I know it is a pain in the backside for me as well as everyone else who does not want school to be cancelled (more on that later) but I do miss a bit of winter. What we have this year, at least down here in South East England is more like March than January. On Friday I was running in shorts and T shirt and feeling warm; that’s just absurd for this time of the year. Even this weekend, up in the North East to celebrate my Dad’s birthday, it was windy but warm. This is in County Durham for goodness sake. Thank goodness that the region of my birth did finally decide to treat me to a specially arranged short wintry shower while I was out and about and tried to blow me back into New Year with some gale force winds, but I am not placated that easily. My childhood was full of huge snow drifts and ice inches thick on the top of stone walls, deposited day after day of unrelenting Siberian conditions. Hiding in my parka and mittens in a futile attempt to keep the cold out as I slithered across the cobbles of the old CO-OP yard – long since gone, sadly, a really old style little shop with a courtyard you walked through, which included stables for the horses that used to pull the delivery van. It sounds Victorian (and the building was) but it was still functioning that way in the late seventies. Needless to say they pulled it down in the 80s to build some bland housing, but moaning about the destruction of my childhood can wait for another week.

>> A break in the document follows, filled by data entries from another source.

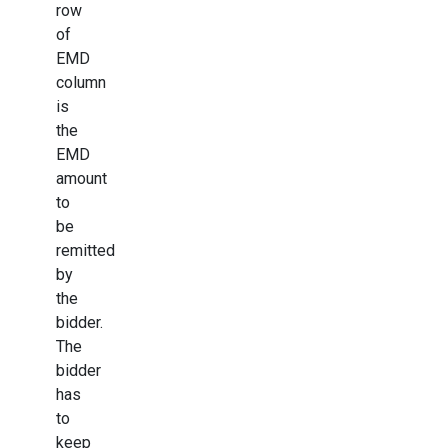
row
of
EMD
column
is
the
EMD
amount
to
be
remitted
by
the
bidder.
The
bidder
has
to
keep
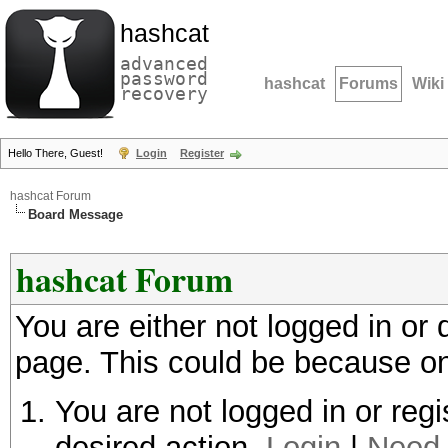
hashcat
advanced
password
hashcat
Forums
Wiki
recovery
Hello There, Guest!
Login
Register
hashcat Forum
Board Message
hashcat Forum
You are either not logged in or
page. This could be because on
You are not logged in or regi
desired action.
Login
|
Need 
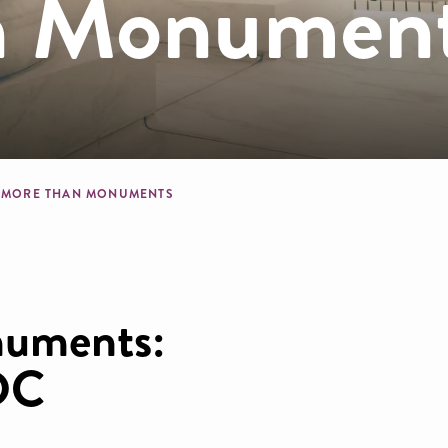
n Monumen
crumb
MORE THAN MONUMENTS
uments:
 DC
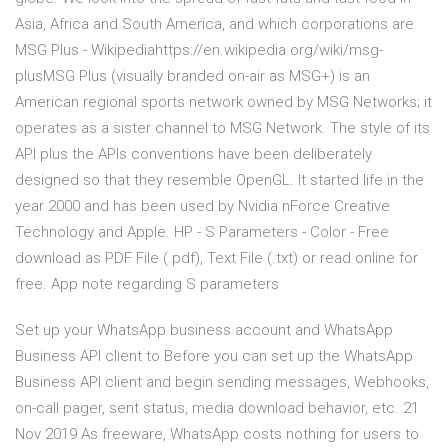
Asia, Africa and South America, and which corporations are
MSG Plus - Wikipediahttps://en.wikipedia.org/wiki/msg-
plusMSG Plus (visually branded on-air as MSG+) is an
American regional sports network owned by MSG Networks; it
operates as a sister channel to MSG Network. The style of its
API plus the APIs conventions have been deliberately
designed so that they resemble OpenGL. It started life in the
year 2000 and has been used by Nvidia nForce Creative
Technology and Apple. HP - S Parameters - Color - Free
download as PDF File (.pdf), Text File (.txt) or read online for
free. App note regarding S parameters
Set up your WhatsApp business account and WhatsApp
Business API client to Before you can set up the WhatsApp
Business API client and begin sending messages, Webhooks,
on-call pager, sent status, media download behavior, etc. 21
Nov 2019 As freeware, WhatsApp costs nothing for users to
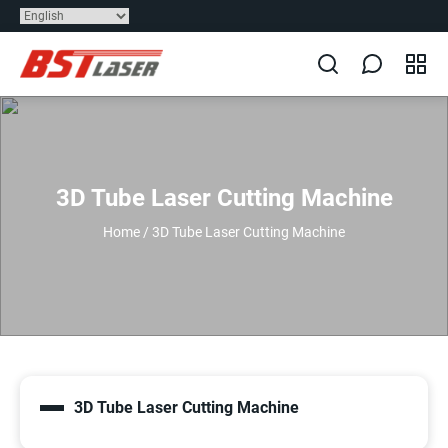
3D Tube Laser Cutting Machine
Home
/
3D Tube Laser Cutting Machine
3D Tube Laser Cutting Machine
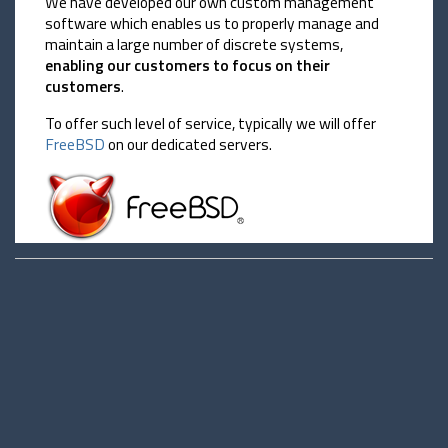
We have developed our own custom management
software which enables us to properly manage and
maintain a large number of discrete systems,
enabling our customers to focus on their
customers
.
To offer such level of service, typically we will offer
FreeBSD
on our dedicated servers.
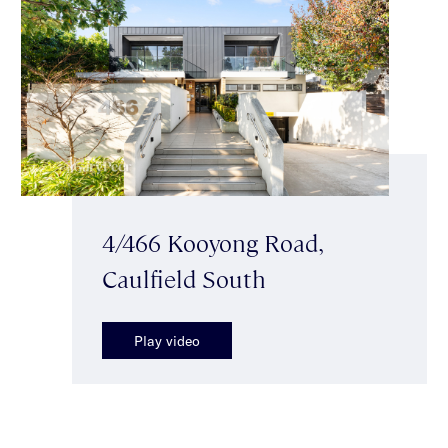
4/466 Kooyong Road,
Caulfield South
Play video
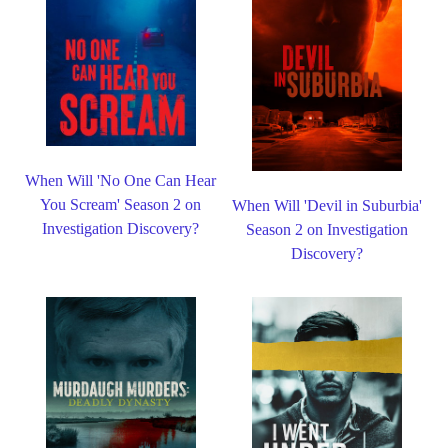
When Will 'No One Can Hear
You Scream' Season 2 on
When Will 'Devil in Suburbia'
Investigation Discovery?
Season 2 on Investigation
Discovery?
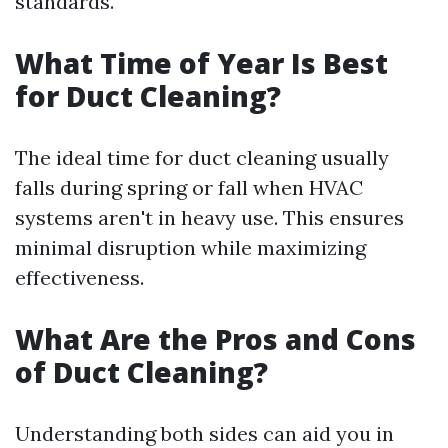
standards.
What Time of Year Is Best
for Duct Cleaning?
The ideal time for duct cleaning usually
falls during spring or fall when HVAC
systems aren't in heavy use. This ensures
minimal disruption while maximizing
effectiveness.
What Are the Pros and Cons
of Duct Cleaning?
Understanding both sides can aid you in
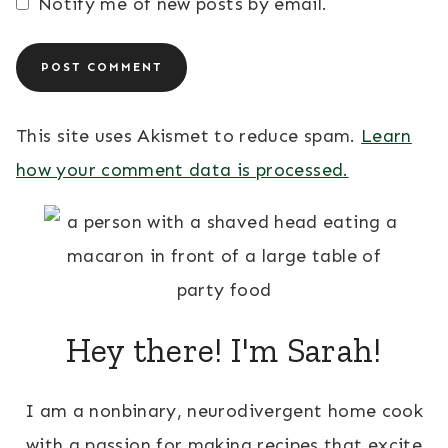
Notify me of new posts by email.
This site uses Akismet to reduce spam.
Learn
how your comment data is processed.
Hey there! I'm Sarah!
I am a nonbinary, neurodivergent home cook
with a passion for making recipes that excite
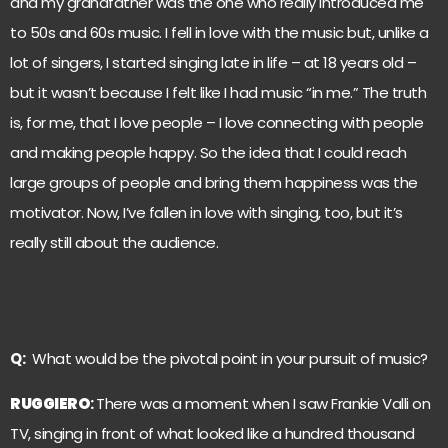
and my grandfather was the one who really introduced me
to 50s and 60s music. I fell in love with the music but, unlike a
lot of singers, I started singing late in life – at 18 years old –
but it wasn’t because I felt like I had music “in me.” The truth
is, for me, that I love people – I love connecting with people
and making people happy. So the idea that I could reach
large groups of people and bring them happiness was the
motivator. Now, I’ve fallen in love with singing, too, but it’s
really still about the audience.
Q:
What would be the pivotal point in your pursuit of music?
RUGGIERO
:
There was a moment when I saw Frankie Valli on
TV, singing in front of what looked like a hundred thousand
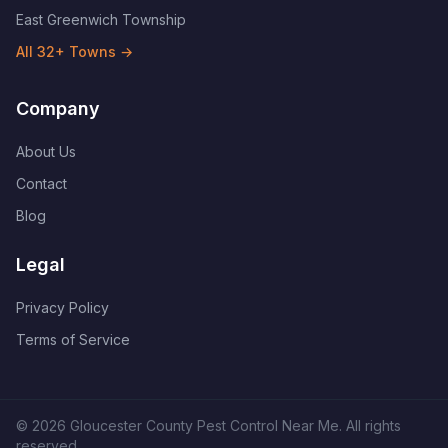
East Greenwich Township
All
32
+ Towns →
Company
About Us
Contact
Blog
Legal
Privacy Policy
Terms of Service
©
2026
Gloucester County Pest Control Near Me
. All rights
reserved.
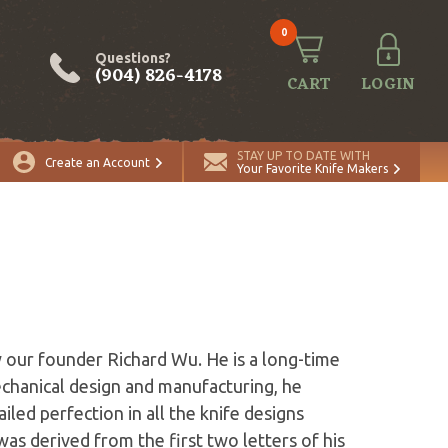
0
Questions?
(904) 826-4178
CART
LOGIN
STAY UP TO DATE WITH
Create an Account
Your Favorite Knife Makers
y our founder Richard Wu. He is a long-time
echanical design and manufacturing, he
iled perfection in all the knife designs
s derived from the first two letters of his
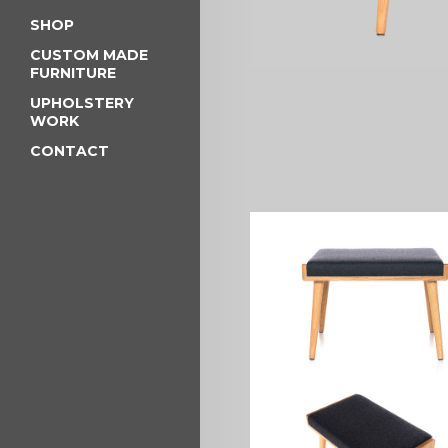
SHOP
CUSTOM MADE
FURNITURE
UPHOLSTERY
WORK
CONTACT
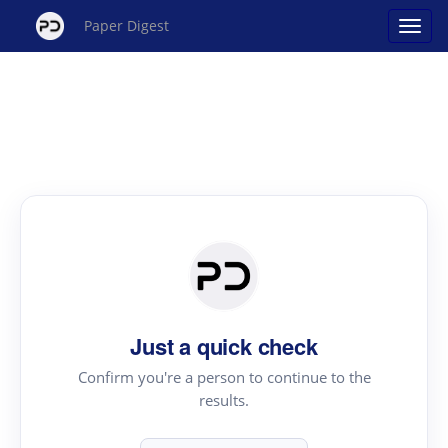
Paper Digest
Just a quick check
Confirm you're a person to continue to the
results.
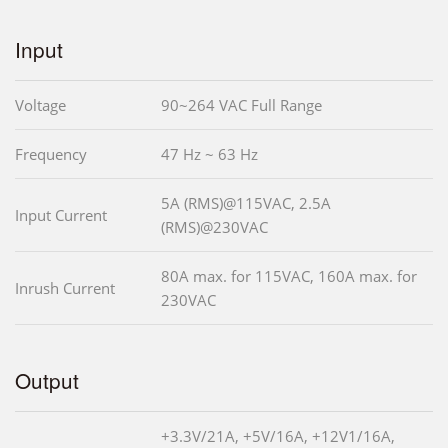
Input
Voltage
90~264 VAC Full Range
Frequency
47 Hz ~ 63 Hz
5A (RMS)@115VAC, 2.5A
Input Current
(RMS)@230VAC
80A max. for 115VAC, 160A max. for
Inrush Current
230VAC
Output
+3.3V/21A, +5V/16A, +12V1/16A,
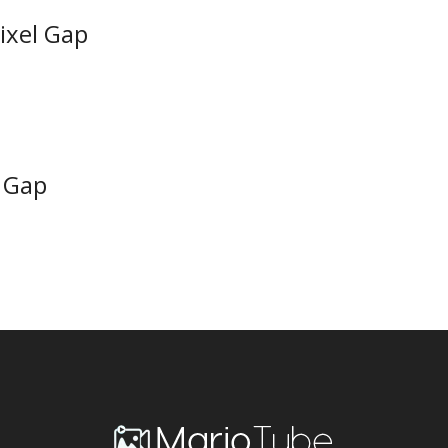
Pixel Gap
o Gap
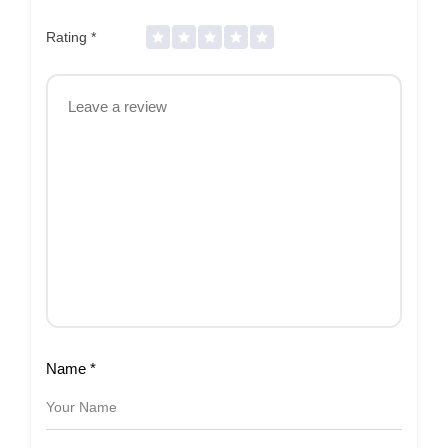
Rating
*
Name
*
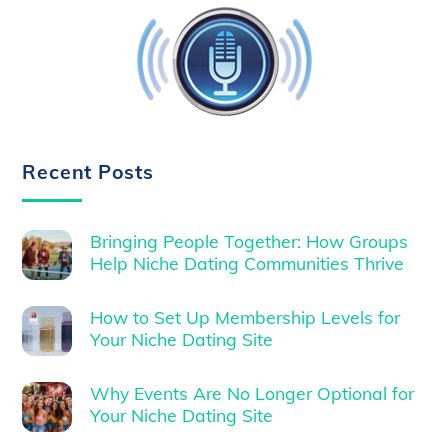
Recent Posts
Bringing People Together: How Groups
Help Niche Dating Communities Thrive
How to Set Up Membership Levels for
Your Niche Dating Site
Why Events Are No Longer Optional for
Your Niche Dating Site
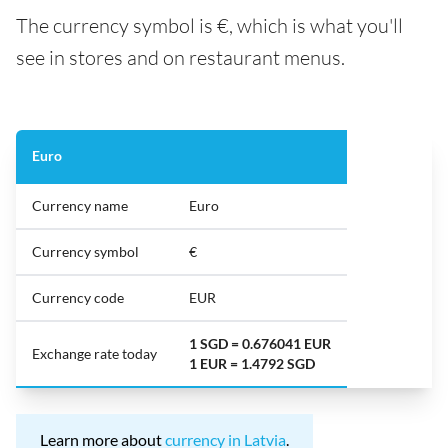
The currency symbol is €, which is what you'll
see in stores and on restaurant menus.
Euro
Currency name
Euro
Currency symbol
€
Currency code
EUR
1 SGD = 0.676041 EUR
Exchange rate today
1 EUR = 1.4792 SGD
Learn more about
currency in Latvia
.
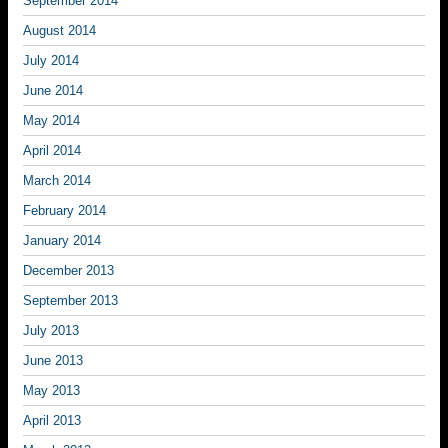
September 2014
August 2014
July 2014
June 2014
May 2014
April 2014
March 2014
February 2014
January 2014
December 2013
September 2013
July 2013
June 2013
May 2013
April 2013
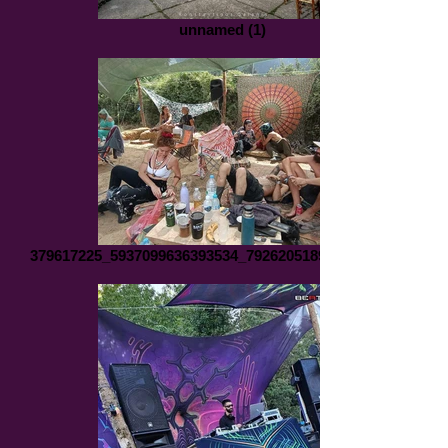
unnamed (1)
379617225_5937099636393534_7926205189827081721_n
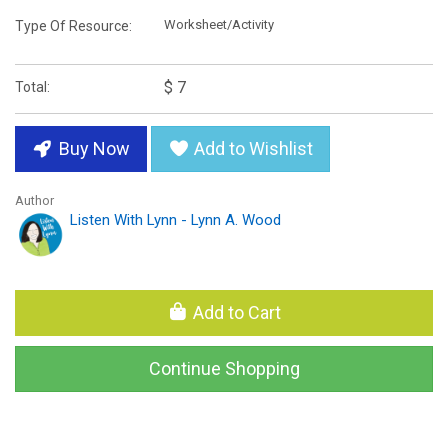
Worksheet/Activity
Type Of Resource:
$ 7
Total:
Buy Now
Add to Wishlist
Author
Listen With Lynn - Lynn A. Wood
Add to Cart
Continue Shopping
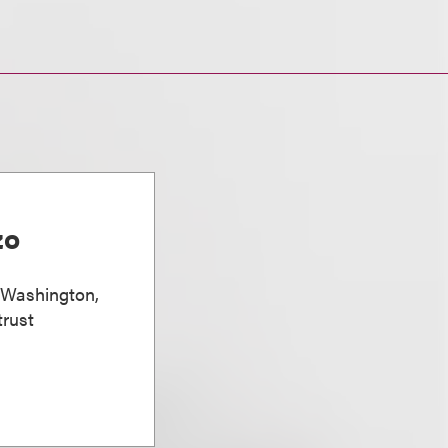
zo
, Washington,
trust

I really would like some snow now. Just a few days, so I can be reassured that at least some of the bugs will be killed off and to put a stop on the numerous plants in the garden that are starting to think it is time to come up and bud, about two months too early. There are other benefits too, such as the hilarity of watching people off to the station in wonderfully inappropriate footwear for one, the inability of most people (myself included) to drive in snow as well, thankfully not as dangerous as it could be here because most people cannot get out of their drives.
Ah. But the struggle to work, you say. To school, plans put on hold as you cannot get to where you need to be. Surely hoping for a blanketing of snow is selfish? I suppose it is. But we need reminding sometimes that not everything goes our way all the time. It might help us react better when things really are out of our control. I have been in enough M25 jams over the years to get some feel for when you are going to be late/miss something and there is nothing you can do about it, but it does not stop me raging at the universe. Although the lovely Wife and I have been very lucky on this, best epitomised by the winter Saturday evening out in London where we decided that we wanted to go home early after a long but lovely day. In London it was cold but free of snow, so we were a bit surprised to see the couple of inches on the platform at West Hampstead. As the train went north, the number of inches seemed to grow with each station until there was a really substantial fall at St Albans; we tromped happily through the snow home, but I was a little chastened to find out later that this was the last train that made it that far that evening.
I am going to put it down as payback for all those winter mornings as a child and teenager, sitting next to the long brown oblong cabinet that was my parent’s Radiogram listening to the local radio and praying that my school would be among the list of those closed because of bad weather. But it never was. Sometimes I swear that mine was the only school that didn’t close some years, that there was some kind of bet going on between headmasters in the context of which we were mere pawns. So if I’ve been lucky with snow since then maybe it some kind of catch up for all the days I missed sledging and making snowmen.
But I would like it to snow. Just a wee flurry, a light dusting, as a tiny reminder of the fact we are supposed to have seasons.